* [WORK REQUIRED]
Gather up every line from the entries below that uses the word "Left".

* [RECORDS FOR THIS EXERCISE]
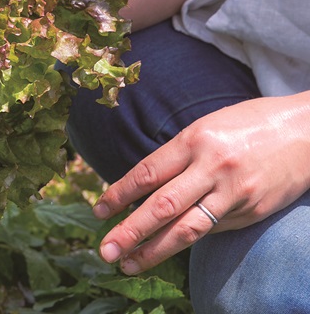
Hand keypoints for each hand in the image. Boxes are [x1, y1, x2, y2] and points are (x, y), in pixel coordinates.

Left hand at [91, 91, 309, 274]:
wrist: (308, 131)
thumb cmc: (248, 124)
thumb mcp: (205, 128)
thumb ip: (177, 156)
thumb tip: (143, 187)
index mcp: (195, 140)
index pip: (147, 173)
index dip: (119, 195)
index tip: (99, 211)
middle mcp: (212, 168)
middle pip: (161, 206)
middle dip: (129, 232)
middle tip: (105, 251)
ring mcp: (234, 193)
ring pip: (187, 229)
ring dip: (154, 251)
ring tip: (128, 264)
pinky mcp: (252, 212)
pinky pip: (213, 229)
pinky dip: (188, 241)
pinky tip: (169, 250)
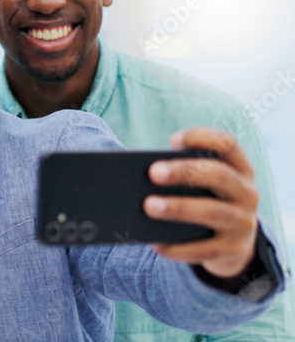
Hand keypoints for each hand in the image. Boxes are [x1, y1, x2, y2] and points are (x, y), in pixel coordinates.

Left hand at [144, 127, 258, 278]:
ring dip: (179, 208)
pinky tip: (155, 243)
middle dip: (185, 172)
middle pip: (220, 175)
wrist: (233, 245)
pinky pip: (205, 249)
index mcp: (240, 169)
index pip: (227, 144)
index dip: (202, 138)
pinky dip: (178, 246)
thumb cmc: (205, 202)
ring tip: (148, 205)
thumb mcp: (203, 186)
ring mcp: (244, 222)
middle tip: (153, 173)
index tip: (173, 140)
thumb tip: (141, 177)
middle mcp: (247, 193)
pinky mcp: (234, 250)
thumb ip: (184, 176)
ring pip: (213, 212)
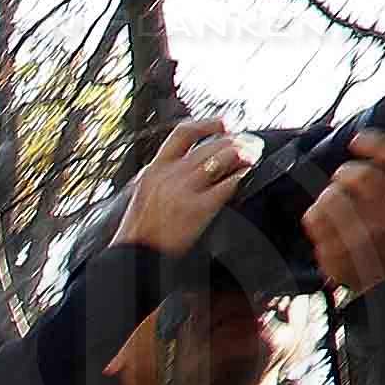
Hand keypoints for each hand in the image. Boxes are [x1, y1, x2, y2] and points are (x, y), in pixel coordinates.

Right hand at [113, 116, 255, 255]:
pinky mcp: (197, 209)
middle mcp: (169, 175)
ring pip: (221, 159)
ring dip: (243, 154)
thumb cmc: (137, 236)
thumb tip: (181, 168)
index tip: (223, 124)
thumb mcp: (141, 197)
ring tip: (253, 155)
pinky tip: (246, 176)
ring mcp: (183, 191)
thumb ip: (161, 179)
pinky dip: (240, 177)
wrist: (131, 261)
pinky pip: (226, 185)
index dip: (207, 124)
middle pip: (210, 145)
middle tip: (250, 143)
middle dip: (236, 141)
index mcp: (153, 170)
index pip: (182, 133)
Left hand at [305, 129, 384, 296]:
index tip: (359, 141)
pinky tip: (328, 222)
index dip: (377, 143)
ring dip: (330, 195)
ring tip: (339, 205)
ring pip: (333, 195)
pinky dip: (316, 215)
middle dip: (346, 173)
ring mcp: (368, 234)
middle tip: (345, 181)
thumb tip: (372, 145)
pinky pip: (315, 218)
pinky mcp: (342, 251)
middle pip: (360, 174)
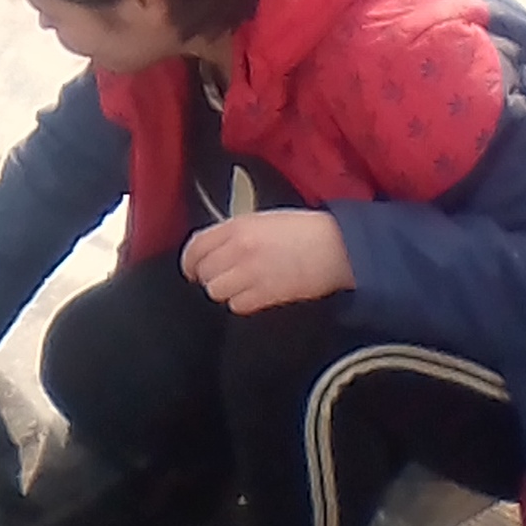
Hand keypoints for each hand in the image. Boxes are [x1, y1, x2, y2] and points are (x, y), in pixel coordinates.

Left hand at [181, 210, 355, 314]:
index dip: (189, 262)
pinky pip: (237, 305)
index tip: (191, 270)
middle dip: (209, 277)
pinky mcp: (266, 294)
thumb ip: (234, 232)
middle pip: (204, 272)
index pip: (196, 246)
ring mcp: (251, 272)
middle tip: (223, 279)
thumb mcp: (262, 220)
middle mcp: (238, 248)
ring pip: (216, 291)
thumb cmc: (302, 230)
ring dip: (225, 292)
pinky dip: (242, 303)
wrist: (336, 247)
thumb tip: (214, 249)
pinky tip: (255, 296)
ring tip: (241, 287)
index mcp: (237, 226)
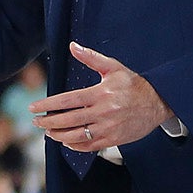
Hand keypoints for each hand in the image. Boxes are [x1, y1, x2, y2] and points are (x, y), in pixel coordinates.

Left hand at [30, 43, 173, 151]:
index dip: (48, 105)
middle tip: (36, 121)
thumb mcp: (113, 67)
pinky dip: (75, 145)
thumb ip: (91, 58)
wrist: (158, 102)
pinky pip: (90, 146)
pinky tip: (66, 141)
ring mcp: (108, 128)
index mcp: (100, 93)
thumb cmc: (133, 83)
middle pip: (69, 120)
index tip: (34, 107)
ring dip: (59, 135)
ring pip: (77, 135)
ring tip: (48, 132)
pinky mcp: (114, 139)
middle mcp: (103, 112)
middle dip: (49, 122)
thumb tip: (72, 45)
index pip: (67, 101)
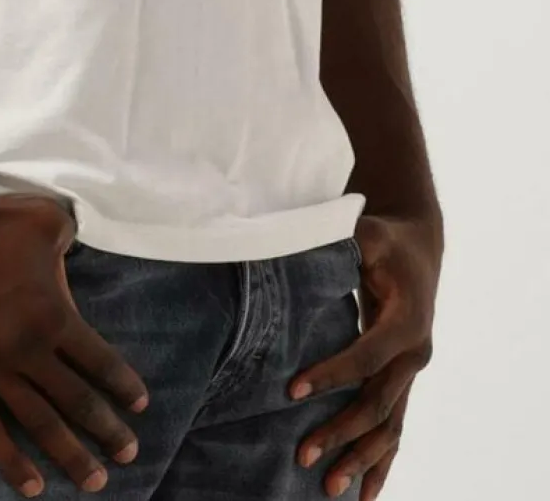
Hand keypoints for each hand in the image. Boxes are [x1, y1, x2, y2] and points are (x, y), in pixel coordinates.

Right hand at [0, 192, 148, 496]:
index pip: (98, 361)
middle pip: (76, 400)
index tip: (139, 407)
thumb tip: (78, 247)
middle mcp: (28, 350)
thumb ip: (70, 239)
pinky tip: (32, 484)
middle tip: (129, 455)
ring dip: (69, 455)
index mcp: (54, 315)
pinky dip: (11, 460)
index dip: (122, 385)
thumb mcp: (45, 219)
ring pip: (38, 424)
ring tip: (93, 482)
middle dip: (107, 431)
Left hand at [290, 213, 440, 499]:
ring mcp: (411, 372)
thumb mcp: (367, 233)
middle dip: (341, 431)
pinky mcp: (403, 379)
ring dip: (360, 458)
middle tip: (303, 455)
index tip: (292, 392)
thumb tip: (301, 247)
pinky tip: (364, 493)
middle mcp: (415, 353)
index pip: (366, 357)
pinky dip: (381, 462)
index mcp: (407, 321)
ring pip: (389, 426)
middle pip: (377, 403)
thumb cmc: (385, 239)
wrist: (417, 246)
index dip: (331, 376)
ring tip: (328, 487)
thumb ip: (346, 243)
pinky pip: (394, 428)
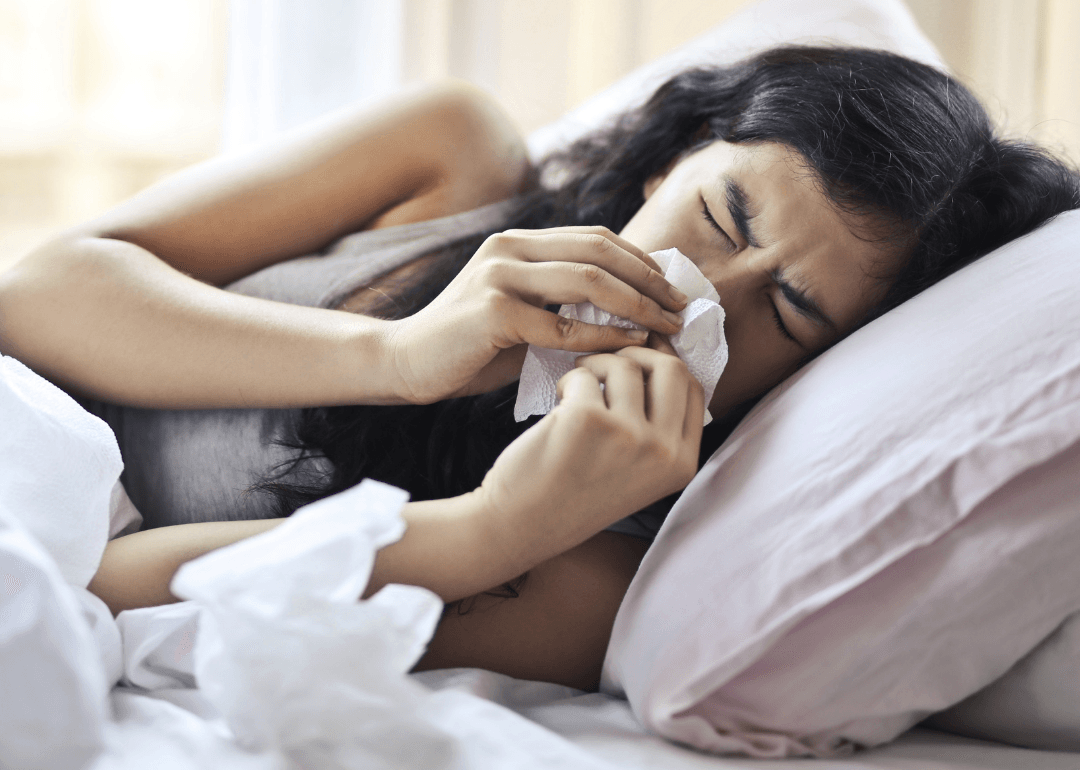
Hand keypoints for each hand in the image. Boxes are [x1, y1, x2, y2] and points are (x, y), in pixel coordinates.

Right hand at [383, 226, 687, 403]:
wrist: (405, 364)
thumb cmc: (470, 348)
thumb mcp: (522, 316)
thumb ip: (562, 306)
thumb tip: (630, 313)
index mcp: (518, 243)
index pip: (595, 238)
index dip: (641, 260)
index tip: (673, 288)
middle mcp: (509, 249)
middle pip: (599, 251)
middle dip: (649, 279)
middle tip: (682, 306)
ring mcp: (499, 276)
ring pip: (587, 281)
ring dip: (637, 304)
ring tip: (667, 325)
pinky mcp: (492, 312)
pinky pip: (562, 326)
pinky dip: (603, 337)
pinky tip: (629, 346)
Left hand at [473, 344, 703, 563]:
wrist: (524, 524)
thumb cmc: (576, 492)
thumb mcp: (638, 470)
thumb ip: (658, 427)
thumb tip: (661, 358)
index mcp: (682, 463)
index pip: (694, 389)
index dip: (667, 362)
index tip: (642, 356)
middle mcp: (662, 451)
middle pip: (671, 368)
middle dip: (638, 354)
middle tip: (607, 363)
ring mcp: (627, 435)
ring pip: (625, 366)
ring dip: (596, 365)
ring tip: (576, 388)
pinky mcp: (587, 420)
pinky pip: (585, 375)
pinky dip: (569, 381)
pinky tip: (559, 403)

* [WRITTEN RESPONSE]
Left hand at [91, 91, 309, 274]:
Left hand at [144, 127, 258, 278]:
Left hand at [305, 129, 384, 296]:
Left hand at [181, 210, 355, 314]:
Left hand at [30, 43, 173, 151]:
Left hand at [290, 213, 440, 499]:
Left hand at [473, 344, 703, 563]:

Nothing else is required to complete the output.